Lors des discussions techniques avec les responsables des projets, M. Ballalou a insisté sur plusieurs points importants :

– La nécessité de tirer profit de cette expérience pionnière pour renforcer les capacités des techniciens et artisans locaux.

– L’importance d’impliquer les diplômés universitaires et les apprentis des centres de formation professionnelle intéressés par le domaine de la restauration, afin qu’ils acquièrent une expérience pratique.

– L’obligation pour l’École nationale de restauration des biens culturels d’impliquer tous ses étudiants dans les travaux de terrain, leur permettant ainsi d’acquérir de l’expérience et de faciliter leur insertion professionnelle future.

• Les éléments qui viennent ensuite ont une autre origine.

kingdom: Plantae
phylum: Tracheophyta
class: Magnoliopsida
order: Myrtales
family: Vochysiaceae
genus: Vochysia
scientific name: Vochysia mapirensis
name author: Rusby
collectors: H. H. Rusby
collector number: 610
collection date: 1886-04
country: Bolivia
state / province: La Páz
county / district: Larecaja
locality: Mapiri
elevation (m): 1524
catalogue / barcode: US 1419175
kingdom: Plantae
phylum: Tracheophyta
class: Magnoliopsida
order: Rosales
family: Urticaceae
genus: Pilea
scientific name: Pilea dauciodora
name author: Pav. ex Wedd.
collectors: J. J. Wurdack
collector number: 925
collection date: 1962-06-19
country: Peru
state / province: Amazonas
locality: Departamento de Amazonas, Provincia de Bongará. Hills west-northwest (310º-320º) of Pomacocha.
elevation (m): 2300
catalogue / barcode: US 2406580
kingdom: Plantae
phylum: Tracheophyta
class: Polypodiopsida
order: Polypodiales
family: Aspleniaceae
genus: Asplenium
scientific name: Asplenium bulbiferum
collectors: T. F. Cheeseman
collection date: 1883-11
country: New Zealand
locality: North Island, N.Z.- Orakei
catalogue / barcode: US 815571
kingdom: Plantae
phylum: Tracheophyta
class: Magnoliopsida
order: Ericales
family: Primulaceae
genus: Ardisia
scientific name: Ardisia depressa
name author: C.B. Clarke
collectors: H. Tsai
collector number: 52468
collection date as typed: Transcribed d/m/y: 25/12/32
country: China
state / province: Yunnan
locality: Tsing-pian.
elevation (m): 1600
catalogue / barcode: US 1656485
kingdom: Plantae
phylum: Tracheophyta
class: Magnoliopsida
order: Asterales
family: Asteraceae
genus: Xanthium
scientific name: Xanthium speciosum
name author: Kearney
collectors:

– La sensibilisation et l’attraction des artisans privés spécialisés dans les métiers du patrimoine architectural, par le biais de divers médias, pour les impliquer dans les travaux de restauration et d’entretien de ces palais et bâtiments anciens.

Perspectives d’avenir pour les sites restaurés

Le ministre a souligné l’importance de définir la fonction future de ces unités patrimoniales avant le début des études techniques et artistiques. Cela vise à assurer la pérennité de ces palais et leur exploitation optimale après la restauration, afin qu’ils deviennent des phares culturels jouant un rôle central dans la préservation de l’identité culturelle de la Casbah et contribuant à une dynamique sociale, touristique et économique.

M. Ballalou a également insisté sur la nécessité de prendre en compte l’accessibilité des espaces et des palais après restauration pour les personnes à mobilité réduite, à travers des aménagements spéciaux leur permettant de découvrir les trésors historiques de la Casbah d’Alger au même titre que les autres visiteurs.

Une restauration qui va au-delà de la pierre

À la fin de sa visite, lors d’une rencontre avec la presse nationale, le ministre a rappelé l’importance de la restauration de tous les bâtiments de la Casbah, qu’ils soient privés ou propriété de l’État, conformément aux récentes directives du Président de la République qui accorde une grande importance à la prise en charge de la Casbah historique d’Alger.

M. Ballalou a souligné que les interventions techniques ne visent pas seulement à restaurer les pierres et les murs, mais constituent également un processus de restauration de la mémoire. Il a indiqué que ces projets, une fois achevés, permettront aux Algériens de profiter de visites culturelles exceptionnelles et de découvrir la véritable place qu’occupait l’Algérie entre le 15e et le 18e siècle, lorsqu’elle était une puissance régionale dans la partie occidentale de la Méditerranée.

Cette visite d’inspection s’inscrit dans le cadre plus large des efforts de préservation du patrimoine culturel algérien. Elle fait écho à d’autres initiatives récentes dans le secteur, comme le lancement du HORECA Expo 2025 à Alger, un événement majeur pour le secteur de l’hôtellerie et de la restauration qui pourrait bénéficier de la revitalisation de sites historiques comme la Kasbah.

Par ailleurs, il est important de noter que ces travaux de restauration s’inscrivent dans un contexte plus large de développement des infrastructures en Algérie. Récemment, des interruptions de circulation sur l’autoroute A3 à Ain Defla ont été signalées, soulignant l’importance d’une coordination efficace entre les différents projets d’infrastructure et de restauration pour minimiser les perturbations pour les citoyens.

Enfin, la restauration de ces sites historiques pourrait également avoir un impact positif sur le tourisme en Algérie, un secteur qui a récemment fait l’actualité avec des discussions sur la qualité des services, notamment suite à une polémique concernant les repas servis sur les vols d’Air Algérie. La mise en valeur du patrimoine historique pourrait ainsi contribuer à améliorer l’offre touristique globale du pays.